Fernández (1991) entende as dificuldades de aprendizagem como sinais ou “fraturas” no processo de aprendizagem, onde necessariamente estão em jogo quatro níveis: o organismo, o corpo, a inteligência e o desejo. A dificuldade para aprender, de acordo com a autora, seria o resultado da invalidação das capacidades e do bloqueio das possibilidades de aprendizagem de um indivíduo e, a fim de ilustrar essa condição, utiliza o termo inteligência aprisionada (atrapada, no idioma original). Para a autora, a procedência das dificuldades de aprendizagem não se relaciona apenas à estrutura individual, mas também à sua estrutura familiar. As dificuldades de aprendizagem estariam relacionadas às seguintes causas:

 Causas externas à estrutura familiar e individual: originariam o problema de aprendizagem reativo, que apesar de afetar o aprender, não aprisiona a inteligência e, geralmente, surge do confronto entre o aluno e a instituição;

 Causas internas à estrutura familiar e individual: originariam o problema considerado como sintoma e inibição, afetando a dinâmica de articulações necessárias entre organismo, corpo, inteligência e desejo, causando o desejo inconsciente de não conhecer e, portanto, de não aprender;

 Modalidades de pensamento derivadas de uma estrutura psicótica, as quais ocorrem em menor número de casos;

 Fatores de deficiência orgânica: em casos mais raros. Nesse sentido, Scoz (1994) coloca que

[...] os problemas de aprendizagem não são restringíveis nem a causas físicas ou psicológicas, nem a análises das conjunturas sociais. É preciso compreendê-los a partir de um enfoque multidimensional, que amalgame fatores orgânicos, cognitivos, afetivos, sociais e pedagógicos, percebidos dentro das articulações sociais. Tanto quanto a análise, as ações sobre os problemas de aprendizagem devem inserir-se num movimento mais amplo de luta pela transformação da sociedade (SCOZ, 1994, p. 22).

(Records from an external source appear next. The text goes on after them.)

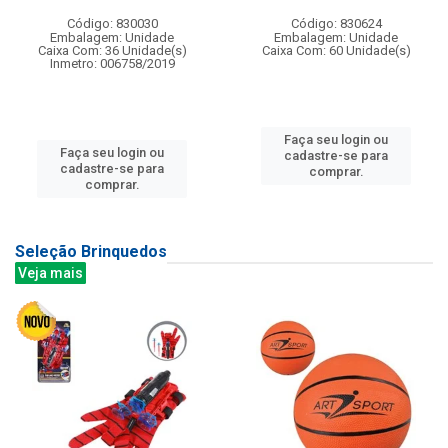
Código: 830030
Código: 830624
Embalagem: Unidade
Embalagem: Unidade
Caixa Com: 36 Unidade(s)
Caixa Com: 60 Unidade(s)
Inmetro: 006758/2019
Faça seu login ou
Faça seu login ou
cadastre-se para
cadastre-se para
comprar.
comprar.
Seleção Brinquedos
Veja mais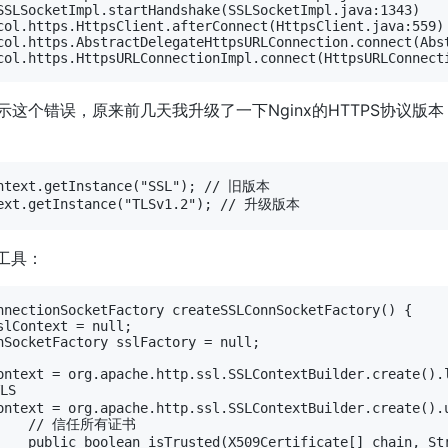
这个错误，原来前几天我升级了一下Nginx的HTTPS协议版本
ontext.getInstance("SSL"); // 旧版本

t工具：
书

Exception {
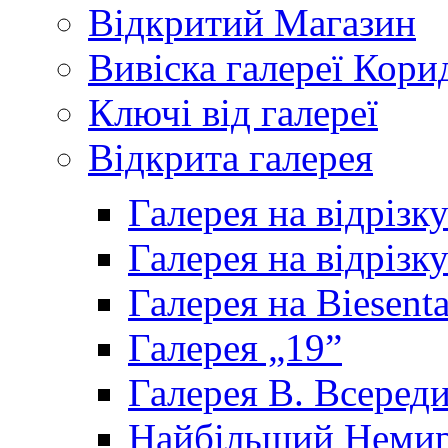
Відкритий Магазин
Вивіска галереї Кори
Ключі від галереї
Відкрита галерея
Галерея на відрізк
Галерея на відрізк
Галерея на Biesenta
Галерея „19”
Галерея В. Всереди
Найбільший Немир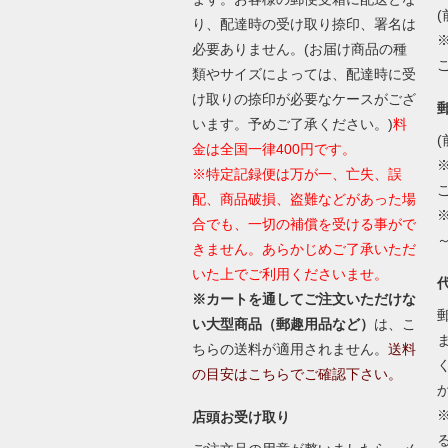
(
り、配達時の受け取り捺印、署名は
必要ありません。(お届け商品の種
類やサイズによっては、配達時に受
け取りの捺印が必要なケースがござ
います。予めご了承ください。)
料
(
金は全国一律400円です。
※特定記録便は万が一、亡失、誤
配、商品破損、盗難などがあった場
合でも、一切の補償を受ける事がで
きません。あらかじめご了承いただ
いた上でご利用くださいませ。
※カートを通してご注文いただけな
い大型商品（郵趣用品など）
は、こ
ちらの送料が適用されません。
送料
の目安はこちらでご確認下さい。
店頭お受け取り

A realidade é que na escola os alunos estão todos "misturados", sendo necessário ter clareza sobre o significado que essa diversidade tem para os processos de aprendizagem e reconhecer que cada um é único em suas potencialidades e nos tempos de aprender. Concordando com Freire (1993) quando sustenta a ideia de que não existe ensinar sem aprender. E necessária uma percepção dos professores e professoras de alunos com dificuldades de aprendizagem sobre a condição crítica

do que é ensinar e do que é aprender. Deste modo, de acordo com o autor, isso envolve o conceito de que

[...] ensinar e aprender se vão dando de tal maneira que quem ensina aprende, de um lado, porque reconhece um conhecimento antes aprendido e, de outro, porque observando a maneira como a curiosidade do aluno aprendiz trabalha [...] o ensinante se ajuda a descobrir incertezas, acertos, equívocos (FREIRE, 1993, p.27).

Ainda para este autor, o conhecimento não se amplia daquele que se julga sabedor, até aqueles que se julgam não saberem; o conhecimento se institui nas relações homem-mundo, relações estas que se transformam e se aperfeiçoam quando problematizam criticamente essas relações (FREIRE, 2006).